(Pose landmark coordinates)

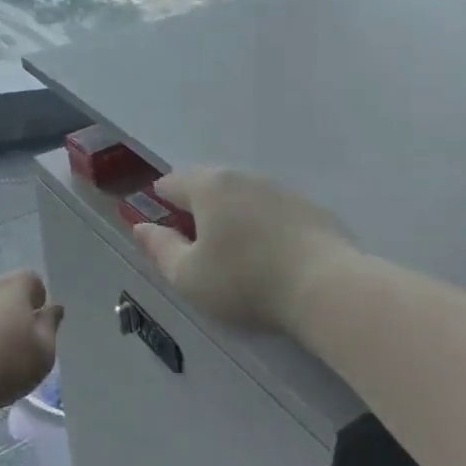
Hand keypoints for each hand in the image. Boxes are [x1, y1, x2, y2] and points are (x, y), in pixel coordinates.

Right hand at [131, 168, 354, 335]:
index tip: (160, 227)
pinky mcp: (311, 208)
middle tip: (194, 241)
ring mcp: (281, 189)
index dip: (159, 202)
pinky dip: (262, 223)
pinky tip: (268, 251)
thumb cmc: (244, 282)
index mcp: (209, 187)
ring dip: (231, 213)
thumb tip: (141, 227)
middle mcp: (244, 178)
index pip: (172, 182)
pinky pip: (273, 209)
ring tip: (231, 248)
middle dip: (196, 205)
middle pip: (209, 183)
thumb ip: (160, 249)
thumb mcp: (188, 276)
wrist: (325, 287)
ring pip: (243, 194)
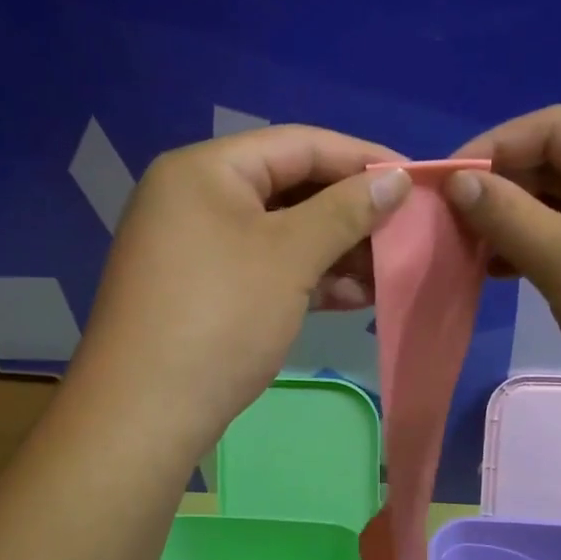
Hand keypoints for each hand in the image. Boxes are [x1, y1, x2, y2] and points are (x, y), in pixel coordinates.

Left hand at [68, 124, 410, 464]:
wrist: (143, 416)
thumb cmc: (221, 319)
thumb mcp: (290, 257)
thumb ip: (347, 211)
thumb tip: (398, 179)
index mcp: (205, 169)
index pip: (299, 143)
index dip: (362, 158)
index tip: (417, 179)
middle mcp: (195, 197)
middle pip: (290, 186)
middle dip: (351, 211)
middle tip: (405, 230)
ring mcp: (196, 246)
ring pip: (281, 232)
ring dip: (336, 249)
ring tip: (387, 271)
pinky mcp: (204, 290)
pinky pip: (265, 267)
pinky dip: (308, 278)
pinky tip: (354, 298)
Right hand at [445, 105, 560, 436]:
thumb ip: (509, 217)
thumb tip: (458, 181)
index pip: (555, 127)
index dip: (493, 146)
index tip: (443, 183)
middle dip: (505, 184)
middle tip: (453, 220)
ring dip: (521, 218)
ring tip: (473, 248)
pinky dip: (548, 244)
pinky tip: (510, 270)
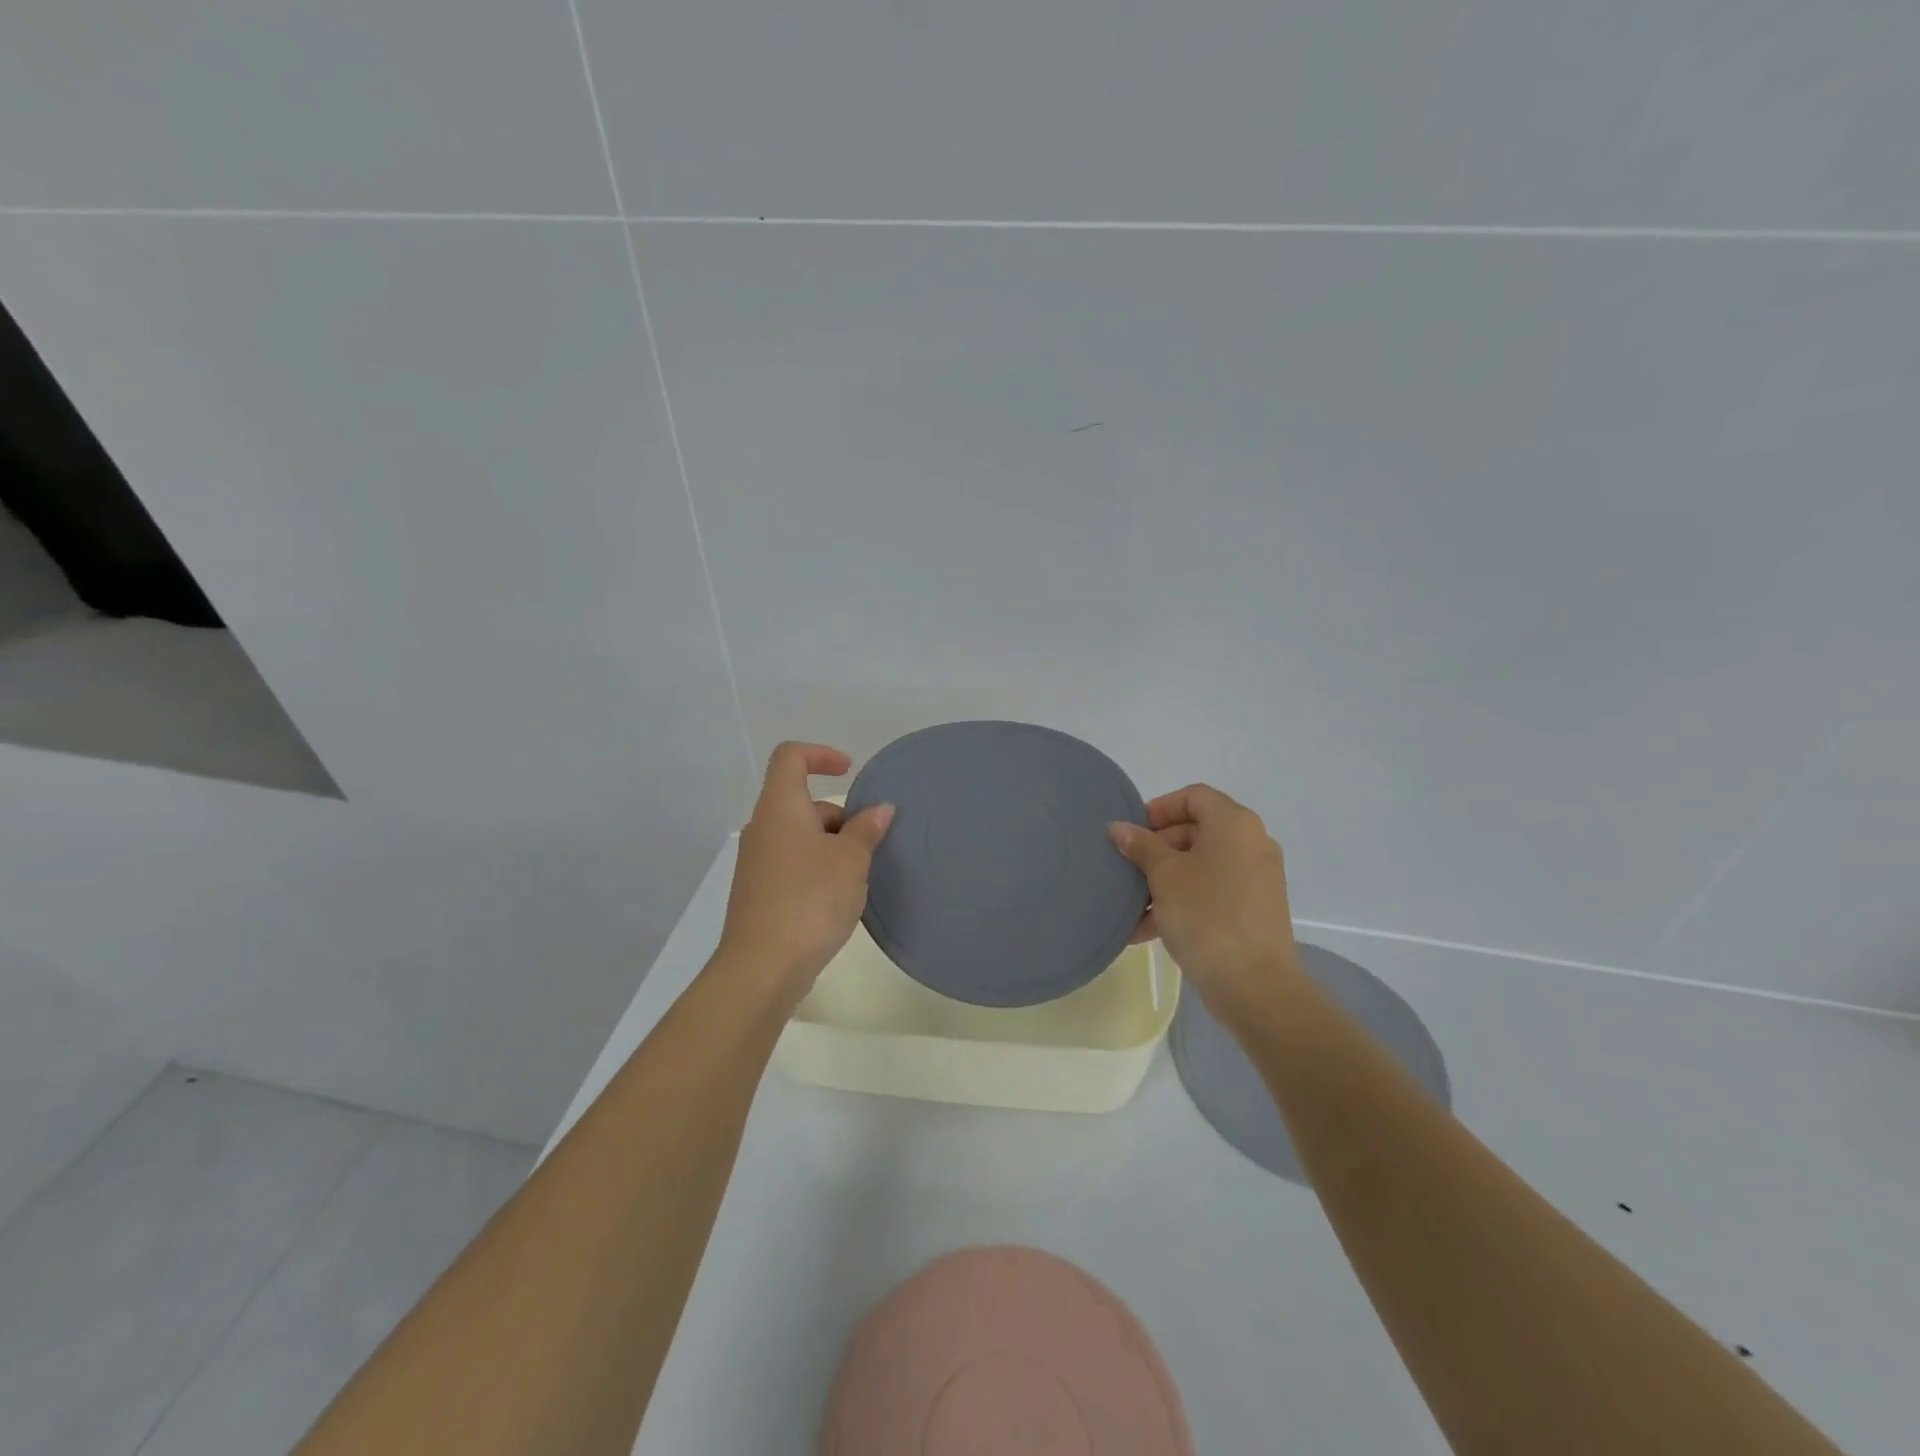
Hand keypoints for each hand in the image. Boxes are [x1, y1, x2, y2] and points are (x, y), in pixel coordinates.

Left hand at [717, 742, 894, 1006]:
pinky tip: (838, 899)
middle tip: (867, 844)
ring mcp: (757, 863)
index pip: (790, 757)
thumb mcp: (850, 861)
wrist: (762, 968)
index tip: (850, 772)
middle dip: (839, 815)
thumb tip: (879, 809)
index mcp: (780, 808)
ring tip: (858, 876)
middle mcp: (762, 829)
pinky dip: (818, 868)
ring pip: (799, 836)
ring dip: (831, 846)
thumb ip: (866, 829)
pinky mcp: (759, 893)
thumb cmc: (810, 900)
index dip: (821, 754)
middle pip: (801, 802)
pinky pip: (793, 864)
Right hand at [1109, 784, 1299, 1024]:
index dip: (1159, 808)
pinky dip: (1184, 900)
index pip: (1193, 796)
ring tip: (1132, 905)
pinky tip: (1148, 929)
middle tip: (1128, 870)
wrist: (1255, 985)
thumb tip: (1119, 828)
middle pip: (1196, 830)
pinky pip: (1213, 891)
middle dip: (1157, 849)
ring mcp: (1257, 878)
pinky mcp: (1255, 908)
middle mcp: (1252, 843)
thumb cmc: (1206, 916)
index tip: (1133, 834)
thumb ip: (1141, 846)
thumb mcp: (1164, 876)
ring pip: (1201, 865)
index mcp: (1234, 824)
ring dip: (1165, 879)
...
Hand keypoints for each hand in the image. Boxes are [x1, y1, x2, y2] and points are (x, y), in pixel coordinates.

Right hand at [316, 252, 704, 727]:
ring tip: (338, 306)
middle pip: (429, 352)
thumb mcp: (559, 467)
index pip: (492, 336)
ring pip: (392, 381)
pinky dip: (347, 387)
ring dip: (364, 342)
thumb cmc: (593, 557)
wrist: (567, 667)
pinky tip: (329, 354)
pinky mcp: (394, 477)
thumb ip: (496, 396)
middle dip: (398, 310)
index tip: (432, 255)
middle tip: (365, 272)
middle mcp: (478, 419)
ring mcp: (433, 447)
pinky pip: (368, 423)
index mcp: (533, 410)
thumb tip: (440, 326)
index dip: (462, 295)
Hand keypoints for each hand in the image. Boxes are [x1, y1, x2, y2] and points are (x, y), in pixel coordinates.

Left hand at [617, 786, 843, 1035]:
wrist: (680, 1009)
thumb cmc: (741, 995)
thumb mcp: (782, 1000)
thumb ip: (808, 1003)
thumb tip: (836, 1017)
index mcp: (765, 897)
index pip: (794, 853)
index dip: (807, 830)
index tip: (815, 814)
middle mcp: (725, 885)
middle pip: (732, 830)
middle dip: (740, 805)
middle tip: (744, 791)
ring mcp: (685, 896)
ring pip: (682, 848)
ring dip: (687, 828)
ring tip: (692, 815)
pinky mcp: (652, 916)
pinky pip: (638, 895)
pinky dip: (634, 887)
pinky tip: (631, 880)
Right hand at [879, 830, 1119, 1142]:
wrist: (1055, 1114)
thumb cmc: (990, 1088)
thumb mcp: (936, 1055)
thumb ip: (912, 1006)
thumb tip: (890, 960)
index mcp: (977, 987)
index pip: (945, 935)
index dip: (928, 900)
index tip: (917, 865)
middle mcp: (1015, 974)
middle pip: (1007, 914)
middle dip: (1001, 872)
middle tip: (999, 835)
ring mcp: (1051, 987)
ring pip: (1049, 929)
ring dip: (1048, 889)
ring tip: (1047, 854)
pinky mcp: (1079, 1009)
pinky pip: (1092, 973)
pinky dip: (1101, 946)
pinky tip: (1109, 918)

▶ DESCRIPTION OF THE TASK
Please transcribe only the lines in the records above running from the line that has "thumb cmc: (1206, 916)" through the line that has "ring dip: (1165, 879)", both included, exactly as they appear.

▶ OUTPUT OF THE EXERCISE
thumb cmc: (1206, 916)
index tip: (1133, 834)
thumb ip: (1141, 846)
thumb mcp: (1164, 876)
ring pip: (1201, 865)
index mcp: (1234, 824)
ring dip: (1165, 879)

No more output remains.